L’océan profond est un immense réservoir de carbone, de chaleur et de nutriments dont le renouvellement conditionne l’influence de l’océan sur les variations lentes du climat. Une équipe de chercheurs français  1 , australiens et suédois vient de démontrer que la distribution verticale du plancher océanique permet, à elle seule, de prédire le mouvement et donc le renouvellement des eaux profondes des bassins Pacifique, Indien et Atlantique. Ces eaux y progressent vers le nord à plus de 4 km de profondeur, puis retournent vers le sud à plus de 2,5 km de profondeur, avec pour conséquence la formation entre 1 et 2,5 km de profondeur d’un réservoir isolé d’eaux quasi-stagnantes dans les océans Pacifique et Indien. Cette meilleure connaissance de la circulation océanique profonde devrait permettre de mieux comprendre et quantifier l’influence de l’océan profond sur les transitions climatiques passées et à venir.

Les océanographes savent que les plus grandes profondeurs de l’océan mondial sont alimentées par des eaux particulièrement froides (moins de 2°C) et denses formées au contact de l’air polaire et de la glace autour du continent antarctique. Ces eaux antarctiques plongent sous leur propre poids et serpentent le long du plancher océanique à des profondeurs dépassant 4 km. Mais le devenir de ces eaux denses reste beaucoup plus mystérieux. Comment et où ressortent-elles des abysses océaniques ? Comment rejoignent-elles la surface, refermant ainsi la boucle de leur circulation ?
++++++++++++++++++++
● **Objectifs**
(A) Réécrivez le passage de l'extrait sur l'océan profond qui commence aux mots « Les océanographes savent » et s'arrête après « leur circulation ? », en mettant « circulent » à la place de « serpentent ».
(B) D'après l'extrait sur l'océan profond, à quelle température sont les eaux qui alimentent les plus grandes profondeurs de l'océan mondial ?

● **Données**
++++++++++++++++++++
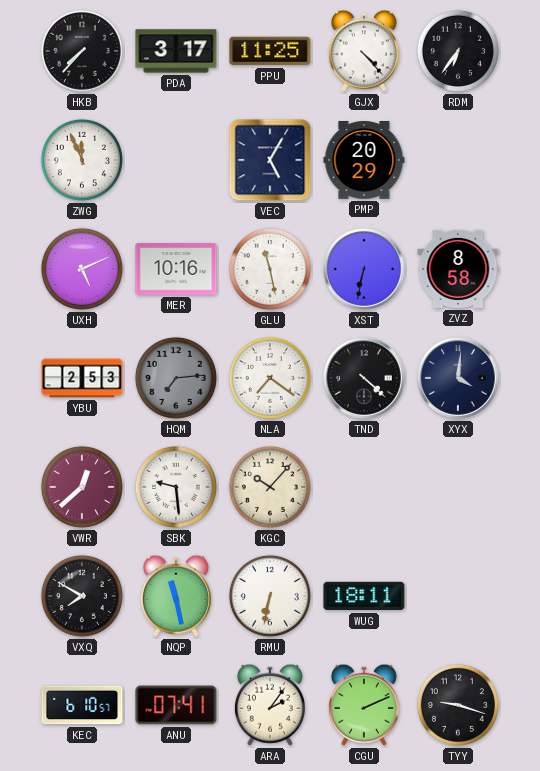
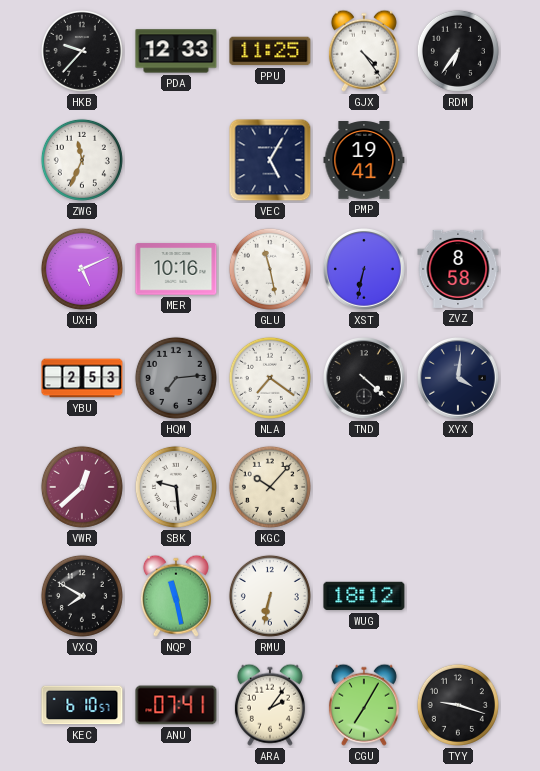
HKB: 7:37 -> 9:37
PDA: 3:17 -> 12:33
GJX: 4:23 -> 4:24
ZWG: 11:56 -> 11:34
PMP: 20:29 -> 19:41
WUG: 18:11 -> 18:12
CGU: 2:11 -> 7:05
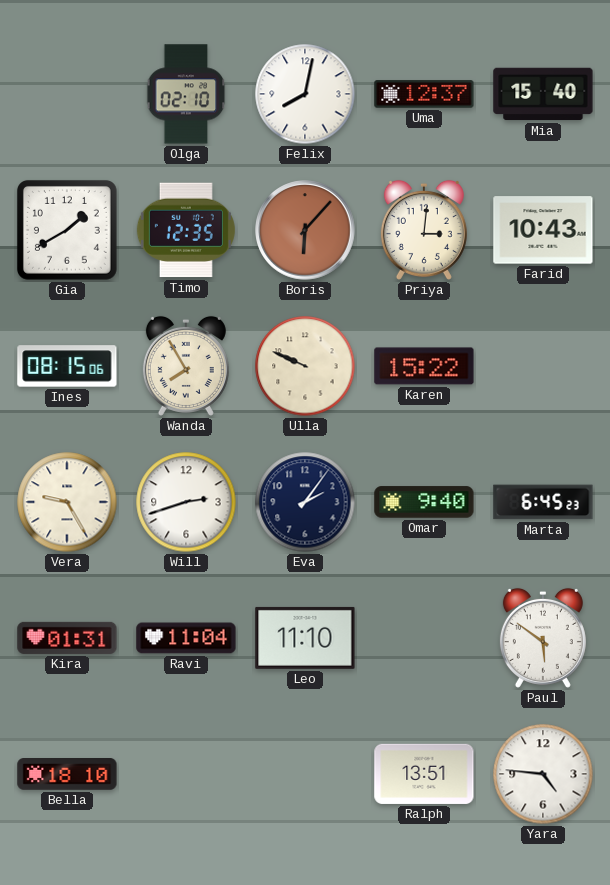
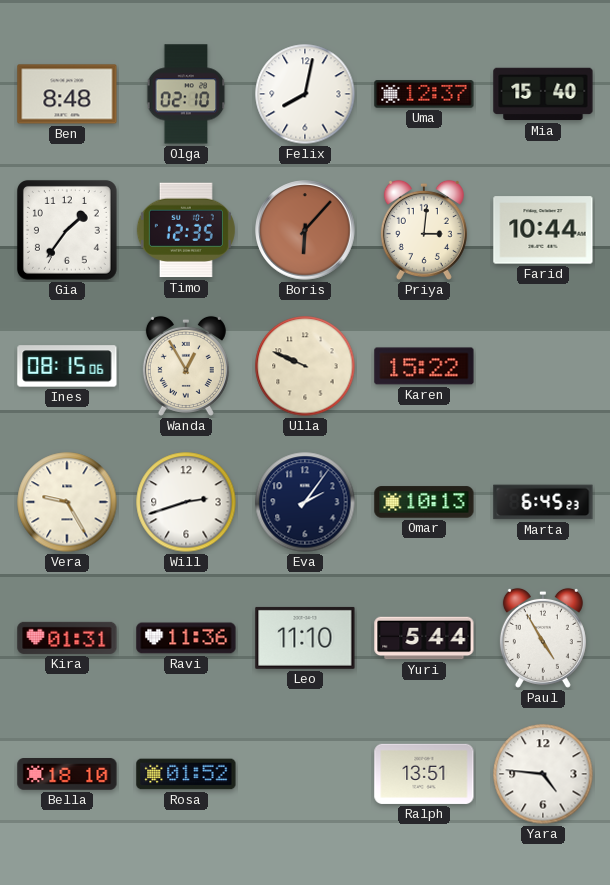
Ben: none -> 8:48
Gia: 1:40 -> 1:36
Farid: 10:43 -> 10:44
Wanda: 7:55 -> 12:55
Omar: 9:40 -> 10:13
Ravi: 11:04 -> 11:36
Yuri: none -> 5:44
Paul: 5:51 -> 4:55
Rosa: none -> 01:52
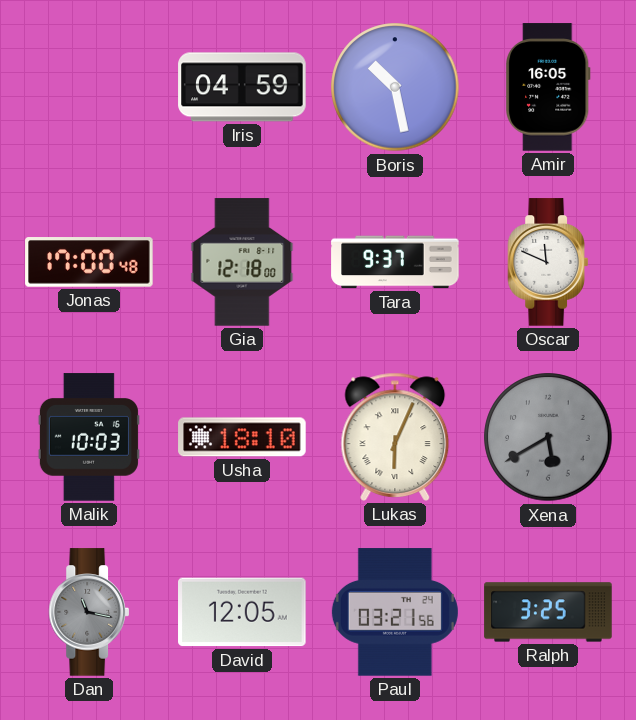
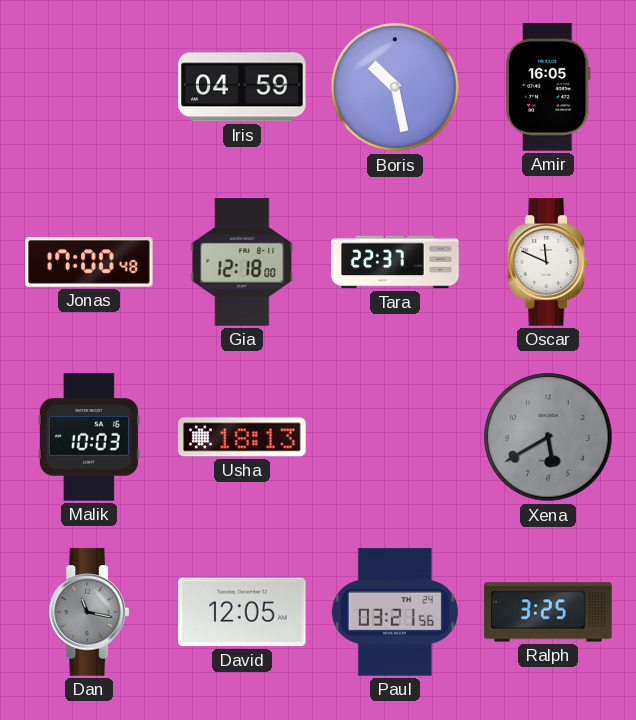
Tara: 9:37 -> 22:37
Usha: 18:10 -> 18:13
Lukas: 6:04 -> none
++++++++++++++++++++
● **Résultats**
(A)
Les océanographes savent que les plus grandes profondeurs de l’océan mondial sont alimentées par des eaux particulièrement froides (moins de 2°C) et denses formées au contact de l’air polaire et de la glace autour du continent antarctique. Ces eaux antarctiques plongent sous leur propre poids et circulent le long du plancher océanique à des profondeurs dépassant 4 km. Mais le devenir de ces eaux denses reste beaucoup plus mystérieux. Comment et où ressortent-elles des abysses océaniques ? Comment rejoignent-elles la surface, refermant ainsi la boucle de leur circulation ?

(B) Moins de 2 °C.